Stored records
....

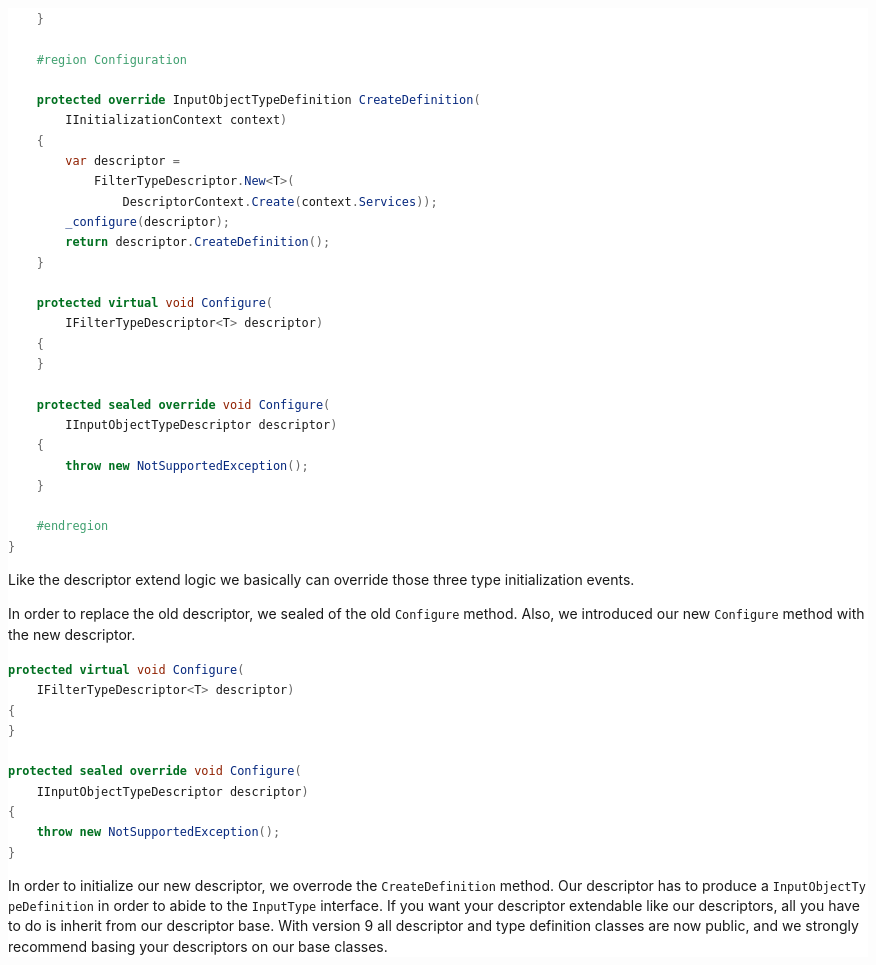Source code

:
 ```csharp
    }

    #region Configuration

    protected override InputObjectTypeDefinition CreateDefinition(
        IInitializationContext context)
    {
        var descriptor =
            FilterTypeDescriptor.New<T>(
                DescriptorContext.Create(context.Services));
        _configure(descriptor);
        return descriptor.CreateDefinition();
    }

    protected virtual void Configure(
        IFilterTypeDescriptor<T> descriptor)
    {
    }

    protected sealed override void Configure(
        IInputObjectTypeDescriptor descriptor)
    {
        throw new NotSupportedException();
    }

    #endregion
}
```

Like the descriptor extend logic we basically can override those three type initialization events.

In order to replace the old descriptor, we sealed of the old `Configure` method. Also, we introduced our new `Configure` method with the new descriptor.

```csharp
protected virtual void Configure(
    IFilterTypeDescriptor<T> descriptor)
{
}

protected sealed override void Configure(
    IInputObjectTypeDescriptor descriptor)
{
    throw new NotSupportedException();
}
```

In order to initialize our new descriptor, we overrode the `CreateDefinition` method. Our descriptor has to produce a `InputObjectTypeDefinition` in order to abide to the `InputType` interface. If you want your descriptor extendable like our descriptors, all you have to do is inherit from our descriptor base. With version 9 all descriptor and type definition classes are now public, and we strongly recommend basing your descriptors on our base classes.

....

▶ _Work request_:
Write out the records once more, exactly as they stand, with no images.

▶ _The answer_:
Source code

:
 ```csharp
    }

    #region Configuration

    protected override InputObjectTypeDefinition CreateDefinition(
        IInitializationContext context)
    {
        var descriptor =
            FilterTypeDescriptor.New<T>(
                DescriptorContext.Create(context.Services));
        _configure(descriptor);
        return descriptor.CreateDefinition();
    }

    protected virtual void Configure(
        IFilterTypeDescriptor<T> descriptor)
    {
    }

    protected sealed override void Configure(
        IInputObjectTypeDescriptor descriptor)
    {
        throw new NotSupportedException();
    }

    #endregion
}
```

Like the descriptor extend logic we basically can override those three type initialization events.

In order to replace the old descriptor, we sealed of the old `Configure` method. Also, we introduced our new `Configure` method with the new descriptor.

```csharp
protected virtual void Configure(
    IFilterTypeDescriptor<T> descriptor)
{
}

protected sealed override void Configure(
    IInputObjectTypeDescriptor descriptor)
{
    throw new NotSupportedException();
}
```

In order to initialize our new descriptor, we overrode the `CreateDefinition` method. Our descriptor has to produce a `InputObjectTypeDefinition` in order to abide to the `InputType` interface. If you want your descriptor extendable like our descriptors, all you have to do is inherit from our descriptor base. With version 9 all descriptor and type definition classes are now public, and we strongly recommend basing your descriptors on our base classes.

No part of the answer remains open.